*Work request*: Each line from the first line of the entries through the line holding "У каждого своё представление о кухне мечты." is to be restated word for word; nothing else, and no picture, belongs in the answer.

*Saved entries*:
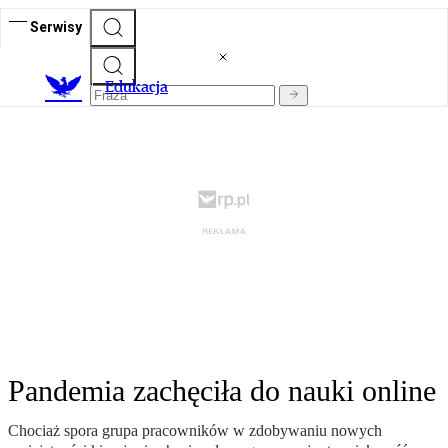
Serwisy
E
dukacja
Pandemia zachęciła do nauki online
Chociaż spora grupa pracowników w zdobywaniu nowych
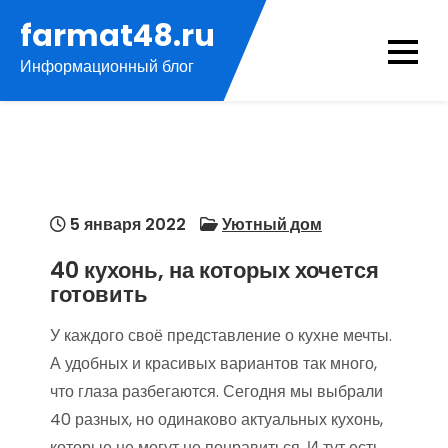
Перейти
farmat48.ru
к
Информационный блог
содержимому
5 января 2022
Уютный дом
40 кухонь, на которых хочется
готовить
У каждого своё представление о кухне мечты.
А удобных и красивых вариантов так много,
что глаза разбегаются. Сегодня мы выбрали
40 разных, но одинаково актуальных кухонь,
которые не могут не понравиться. И тут есть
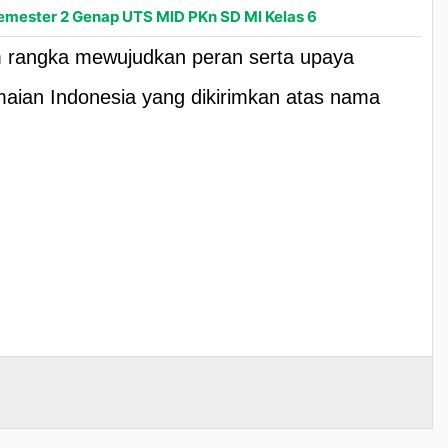
emester 2 Genap UTS MID PKn SD MI Kelas 6
am rangka mewujudkan peran serta upaya
aian Indonesia yang dikirimkan atas nama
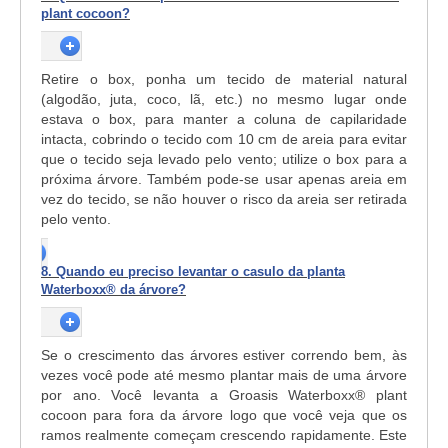
plant cocoon?
Retire o box, ponha um tecido de material natural
(algodão, juta, coco, lã, etc.) no mesmo lugar onde
estava o box, para manter a coluna de capilaridade
intacta, cobrindo o tecido com 10 cm de areia para evitar
que o tecido seja levado pelo vento; utilize o box para a
próxima árvore. Também pode-se usar apenas areia em
vez do tecido, se não houver o risco da areia ser retirada
pelo vento.
8. Quando eu preciso levantar o casulo da planta
Waterboxx® da árvore?
Se o crescimento das árvores estiver correndo bem, às
vezes você pode até mesmo plantar mais de uma árvore
por ano. Você levanta a Groasis Waterboxx® plant
cocoon para fora da árvore logo que você veja que os
ramos realmente começam crescendo rapidamente. Este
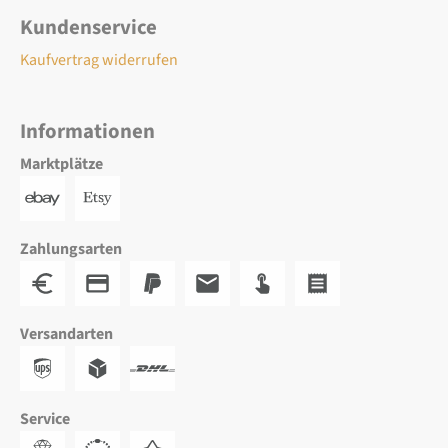
Kundenservice
Kaufvertrag widerrufen
Informationen
Marktplätze
Zahlungsarten
Versandarten
Service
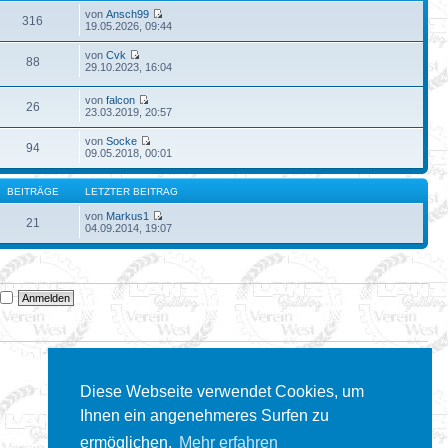
von
Ansch99
316
19.05.2026, 09:44
von
Cvk
88
29.10.2023, 16:04
von
falcon
26
23.03.2019, 20:57
von
Socke
94
09.05.2018, 00:01
BEITRÄGE
LETZTER BEITRAG
von
Markus1
21
04.09.2014, 19:07
n
Diese Webseite verwendet Cookies, um
Ihnen ein angenehmeres Surfen zu
ermöglichen.
Mehr erfahren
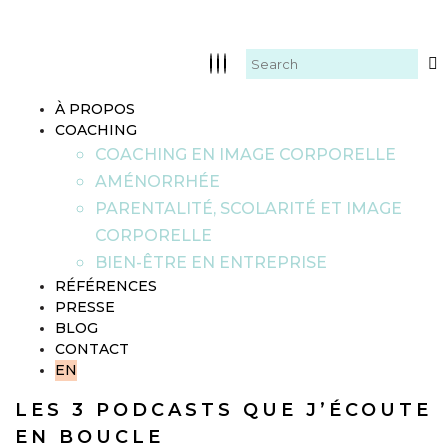
À PROPOS
COACHING
COACHING EN IMAGE CORPORELLE
AMÉNORRHÉE
PARENTALITÉ, SCOLARITÉ ET IMAGE
CORPORELLE
BIEN-ÊTRE EN ENTREPRISE
RÉFÉRENCES
PRESSE
BLOG
CONTACT
EN
LES 3 PODCASTS QUE J’ÉCOUTE
EN BOUCLE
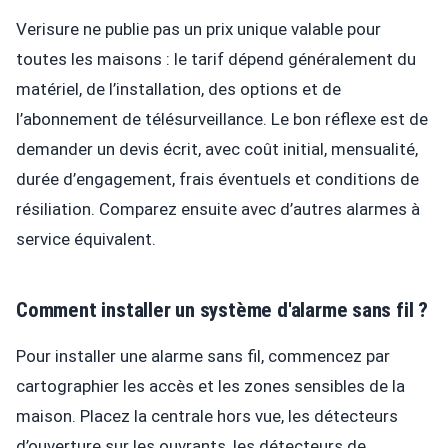
Verisure ne publie pas un prix unique valable pour
toutes les maisons : le tarif dépend généralement du
matériel, de l’installation, des options et de
l’abonnement de télésurveillance. Le bon réflexe est de
demander un devis écrit, avec coût initial, mensualité,
durée d’engagement, frais éventuels et conditions de
résiliation. Comparez ensuite avec d’autres alarmes à
service équivalent.
Comment installer un système d'alarme sans fil ?
Pour installer une alarme sans fil, commencez par
cartographier les accès et les zones sensibles de la
maison. Placez la centrale hors vue, les détecteurs
d’ouverture sur les ouvrants, les détecteurs de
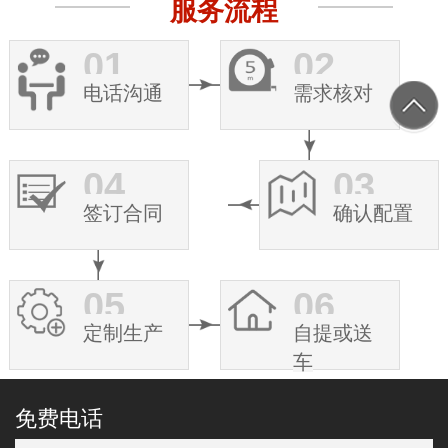
服务流程
01
02
电话沟通
需求核对
04
03
签订合同
确认配置
05
06
定制生产
自提或送
车
免费电话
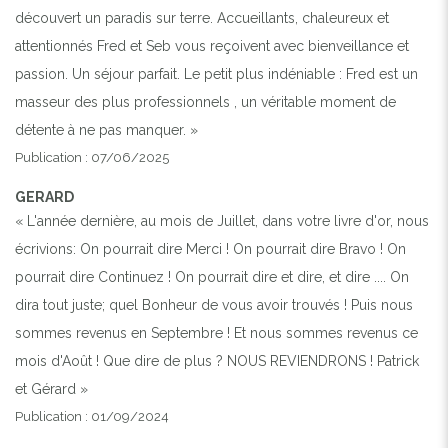
découvert un paradis sur terre. Accueillants, chaleureux et
attentionnés Fred et Seb vous reçoivent avec bienveillance et
passion. Un séjour parfait. Le petit plus indéniable : Fred est un
masseur des plus professionnels , un véritable moment de
détente à ne pas manquer. »
Publication : 07/06/2025
GERARD
« L'année dernière, au mois de Juillet, dans votre livre d'or, nous
écrivions: On pourrait dire Merci ! On pourrait dire Bravo ! On
pourrait dire Continuez ! On pourrait dire et dire, et dire .... On
dira tout juste; quel Bonheur de vous avoir trouvés ! Puis nous
sommes revenus en Septembre ! Et nous sommes revenus ce
mois d'Août ! Que dire de plus ? NOUS REVIENDRONS ! Patrick
et Gérard »
Publication : 01/09/2024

*Result*:
Serwisy
E
dukacja
Pandemia zachęciła do nauki online
Chociaż spora grupa pracowników w zdobywaniu nowych
Перейти
farmat48.ru
к
Информационный блог
содержимому
5 января 2022
Уютный дом
40 кухонь, на которых хочется
готовить
У каждого своё представление о кухне мечты.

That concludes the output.